Nor has Mr. Xi shied away from exporting elements of China’s political model. In at least eight African countries, as well as some in Southeast Asia and Latin America, Chinese officials are training their counterparts in how to manage political stability through propaganda and how to control media and the internet. Reflecting a degree of confidence rare among recent Chinese leaders, Mr. Xi has even proposed that the China model provides a “new option for other countries who want to speed up their development while preserving their independence.”

Less obvious but just as important are Xi Jinping’s efforts to reform global norms and institutions to reflect Chinese values and priorities. In some cases, these efforts are generally supportive of current practices. The China-led Asian Infrastructure Investment Bank, for example, models its governance standards on those of the World Bank and Asian Development Bank.

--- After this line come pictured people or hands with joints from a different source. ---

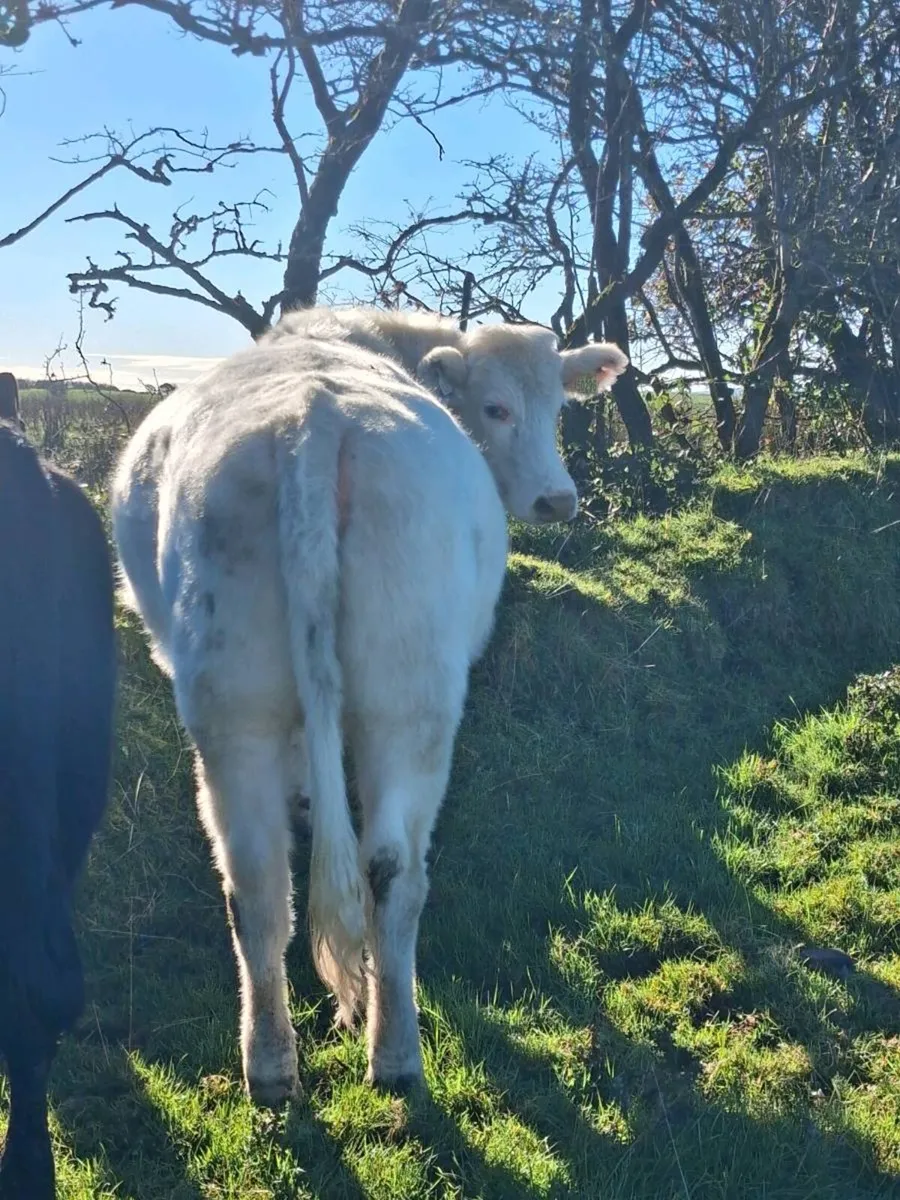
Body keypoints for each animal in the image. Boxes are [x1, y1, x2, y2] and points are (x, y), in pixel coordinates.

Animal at [110, 307, 627, 1106]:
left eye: (558, 407)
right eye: (496, 409)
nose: (557, 500)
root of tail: (309, 425)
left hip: (235, 702)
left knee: (259, 883)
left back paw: (271, 1065)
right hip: (412, 703)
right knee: (392, 873)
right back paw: (395, 1055)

In other instances, however, China uses international institutions to legitimate its own interests. Over the past several years, for example, China has successfully maneuvered to include the Belt and Road Initiative as a formal part of the United Nations’ efforts to achieve its 2030 Agenda for Sustainable Development. This comes despite widespread protests in BRI recipient countries in response to China’s weak environmental, labor and governance standards, as well as the crippling debt that many countries are assuming when they undertake such projects.

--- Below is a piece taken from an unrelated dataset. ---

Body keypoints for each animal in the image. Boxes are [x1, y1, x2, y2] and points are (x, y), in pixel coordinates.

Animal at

Finally, Beijing is making significant headway in upending international norms on political and human rights. At the United Nations Human Rights Council, it has worked to diminish the ability of outside actors to criticize a country for human-rights violations. It also promotes a strong vision of internet sovereignty, rejecting data privacy and the free flow of information.

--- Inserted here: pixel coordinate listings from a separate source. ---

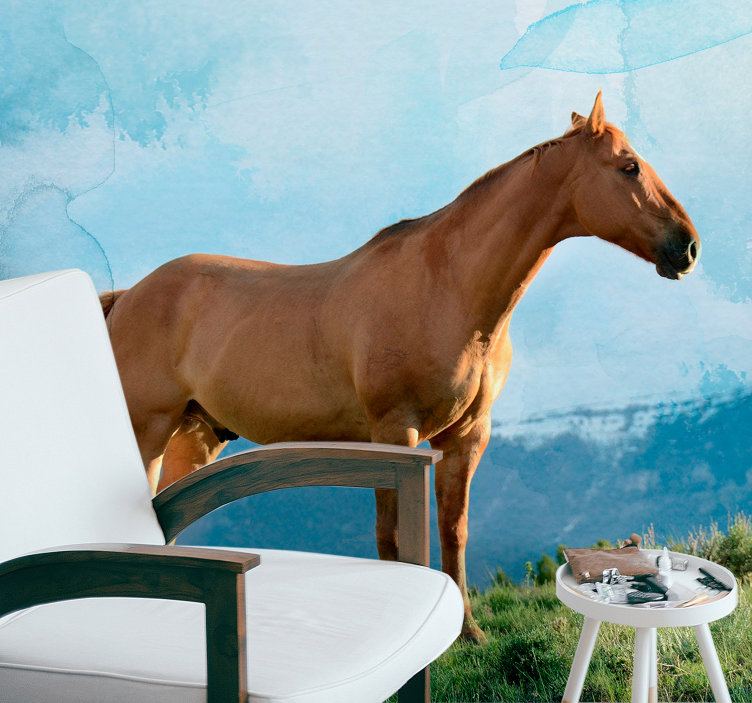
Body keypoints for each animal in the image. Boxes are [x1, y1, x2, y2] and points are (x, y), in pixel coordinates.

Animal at [101, 93, 700, 641]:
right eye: (628, 166)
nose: (688, 247)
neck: (448, 287)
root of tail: (126, 296)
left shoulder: (466, 436)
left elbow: (453, 531)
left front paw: (468, 634)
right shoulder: (395, 432)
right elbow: (391, 537)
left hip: (197, 436)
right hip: (148, 432)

Xi Jinping has proclaimed that China has both the intent and the capability to reshape the international order. Yet much of what passes for Chinese global leadership to date is simply the pursuit of China’s own narrow interests. He has yet to demonstrate the key attributes of true global leadership: the willingness to align and in some cases subordinate Beijing’s immediate interests to the greater global good, and the ability to forge a significant agreement around a global challenge. Where Mr. Xi has claimed leadership—on climate change and globalization, for example—the reality of what China has delivered has fallen far short of the promise.

There is little indication that the rest of the world desires a Chinese-led global order. Polls in countries throughout China’s Asia Pacific neighborhood indicate little confidence in Mr. Xi’s leadership. And fault lines are emerging within China over the appropriate role for the country on the global stage. Though Mr. Xi has used ever more ambitious rhetoric during his tenure, noting last October at the 19th Party Congress, for example, that China has “stood up, grown rich, and become strong,” others resist such language. As an attendee last week at a major foreign policy conference in Beijing, I heard some Chinese officials call for more assertive Chinese leadership, but others suggest that the country has been too ambitious and aggressive and is losing international support as a result.

Yet this emerging debate within China may have little impact. As President Donald Trump raises doubts about the U.S. commitment to global leadership—withdrawing from an ever-increasing number of international agreements and multilateral arrangements—there may be no other choice. Only Xi Jinping appears willing and able to grab the mantle of leadership from a retreating United States. In President Trump’s cultivation of an “America First” agenda, he may well be planting the seeds for a “China First” world.